一日が経ち、二日が過ぎ、三日目でようやくこれは現実なんだと受け止めた。でも、やはり納得がいかない。彼は何処へ行ったの? それとも全て――尋ねた人が二言目には「夢でも見たんじゃないか」と言う、その指摘通りなのだろうか。夢か、あるいは妄想か…。まさか、そんな筈はない。
もしそうだとすれば、突き詰めていけば私が私であるという存在証明(アイデンティティ)さえ危うくなる。それほどまでに私の中で彼の存在感は大きく、強かった。彼の消失はそれほどダメージを与えた。
あなたは今、どこでなにをしているの。
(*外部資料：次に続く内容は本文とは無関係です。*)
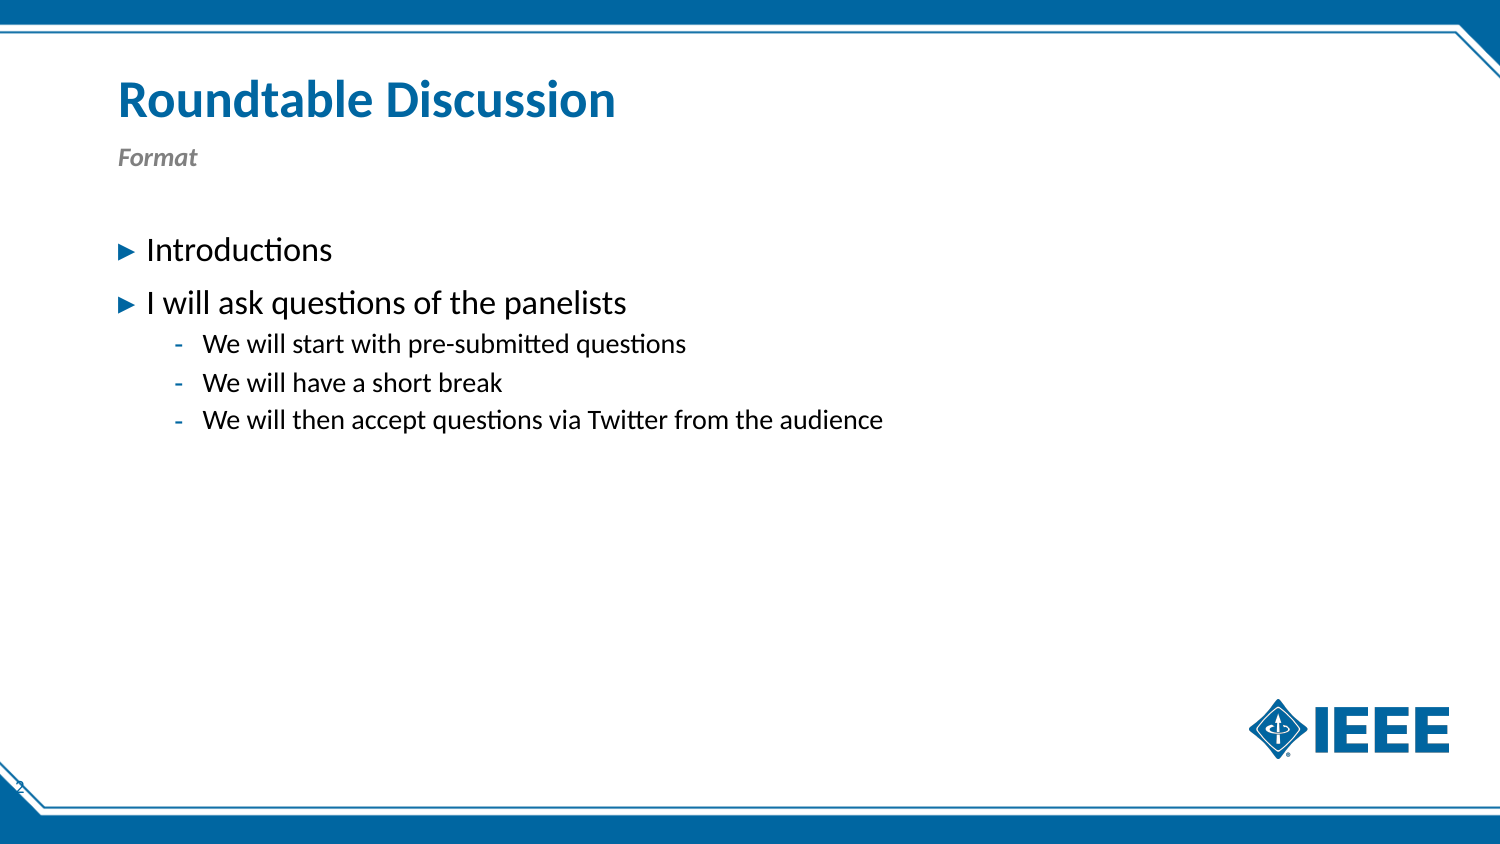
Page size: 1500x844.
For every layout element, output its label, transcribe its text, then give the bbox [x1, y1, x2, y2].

slide_number 2 [0, 763, 80, 809]
title Roundtable Discussion [103, 68, 1397, 136]
picture [0, 699, 1500, 844]
list Format [103, 136, 1397, 180]
picture [0, 0, 1500, 102]
list Introductions I will ask questions of the panelists We will start with pre-submitted questions We will have a short break We will then accept questions via Twitter from the audience [103, 224, 1397, 710]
あなたは本当に存在したの?
思い余った私は経理担当の後輩に社内名簿を調べて貰うことにした。
個人情報について厳しい昨今。理由も明かさずに危ない橋を渡らせるのは申し訳ないので、彼女…経理にいる三伏佳恵(みぶせかえ)にだけは、給湯室でお茶の用意ついでにざっとあらましを説明する。彼女も当然、彼のことを記憶から消してしまっている一人なのだけど、私だけが憶えているという奇妙かつ不可思議な事象のほうに興味を持ったらしい。
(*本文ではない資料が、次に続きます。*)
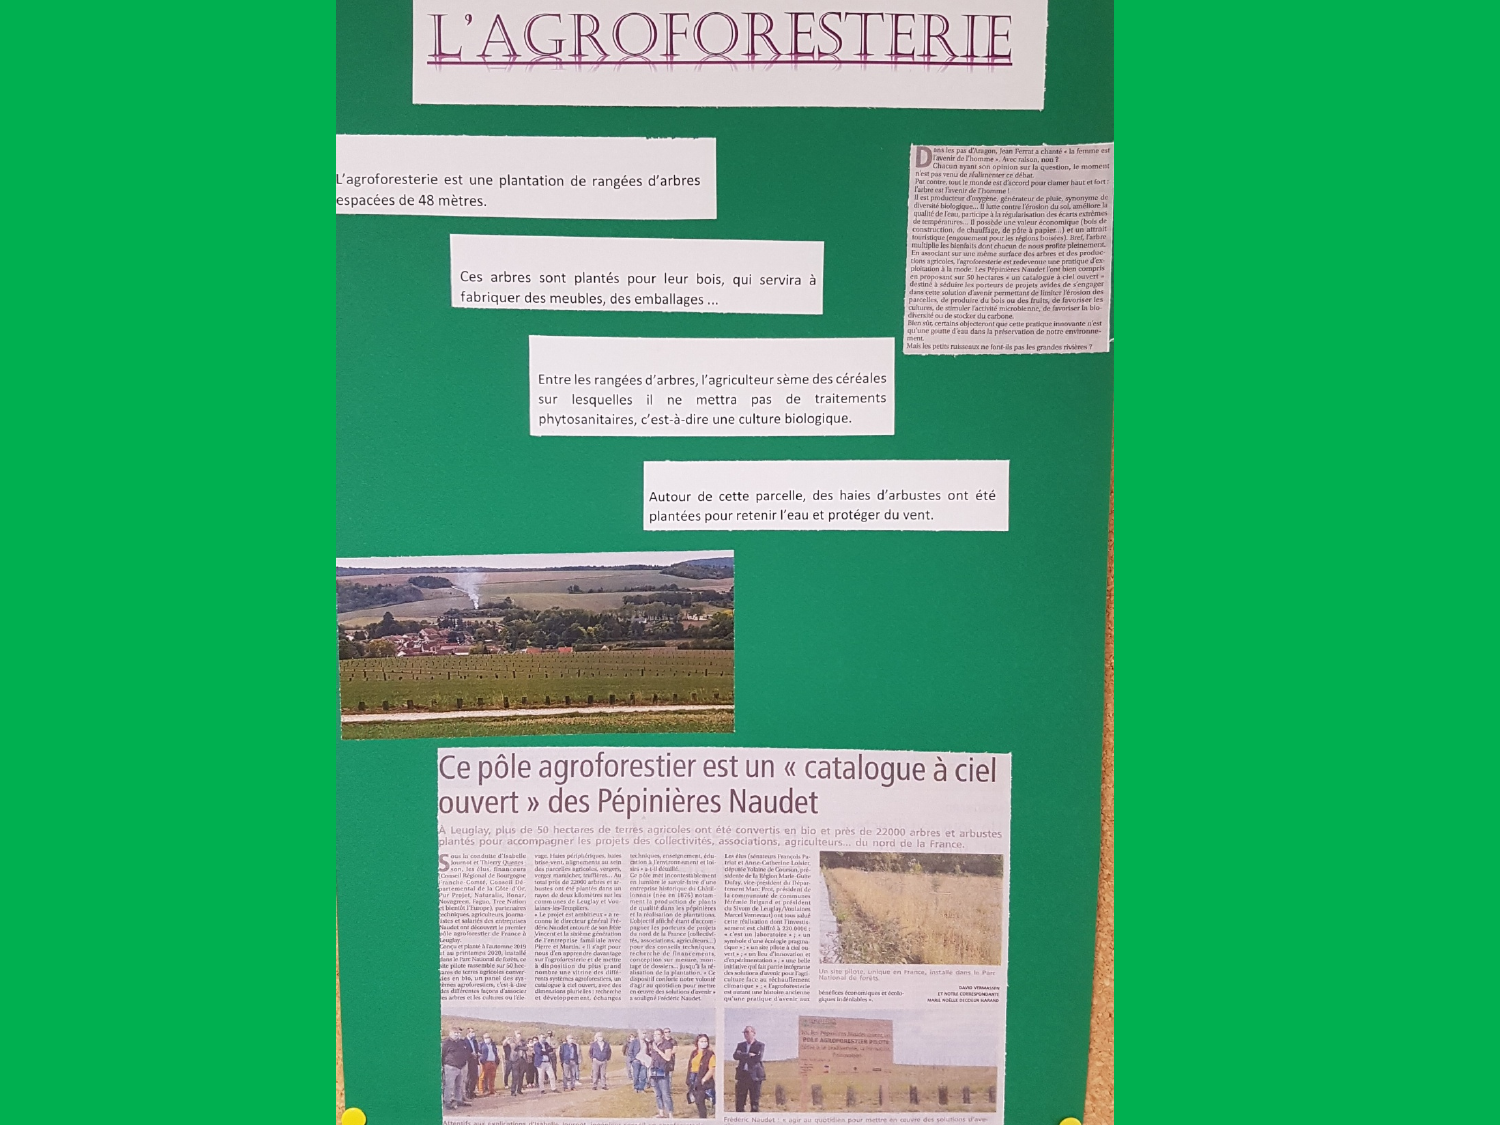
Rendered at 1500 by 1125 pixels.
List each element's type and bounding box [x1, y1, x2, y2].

picture [336, 0, 1115, 1125]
「みんなが忘れてしまっているのに一人だけ憶えているだなんて…ああ、なんか凄いロマンチック…これはもう愛、いいえ運命…!」
「ちょっ…ちょっと佳恵ちゃん?」
祈るように両手を組み、あらぬ方を向いてうっとりしている彼女を慌てて現実に呼び戻す。怪訝な顔をされるのを覚悟していただけに、このリアクションは想定外だ。
「ああっ、ごめんなさい先輩っ。ワタシ昔からこーゆーのに弱くて…。でもそういう事でしたらやります! 任せてください!」
この日、昼休みを使い二人して散々データを探し回った結果、不自然な空白のレコードが1件見つかっただけに終わった。本当に、他には何の手掛かりもない。けれど私には、その有り得ない不自然な空白こそが彼の存在した証に思えた。
「う〜ん…これ以上は調べようがないですねぇ…」
彼女は結果が出てもしばらくは未練のようにマウスをいじっていたが、ふと何かを思い出したのか「あ、そーだ!」と、唐突に声を上げる。
「私、いい人知ってます。今の先輩にはうってつけの」
「……何の話?」
「ですから! 先輩の消えたカレシの事みたいな…不思議な事件の相談に乗ってくれる人ですよ」
そう言って私に一枚の名刺を差し出た。少し離れた町に住むその人物は、何でも彼女の末の弟妹が通う学校に勤める、現役の教師なのだという。公務員が副業(しかも拝み屋!)をしていてもいいのだろうかと思ったが、曰く「彼は特別」なんだとか。
「先生、すごくいい人ですよー。子供達にも人気ありますし」
率直に胡散臭いと思った。けれど一晩考えて他に当てがあるでもなく、それに誰かに話を聞いて貰いたい気持ちの方が勝っていたので、午前中のうちに連絡をとってみることにした。
童守小学校、5年3組担任、鵺野鳴介(ぬえのめいすけ)。名刺に記されていたのは他に学校の住所と電話番号だけ。…連絡先を職場にしているなんて結構な神経ではないか。正直、そう思った。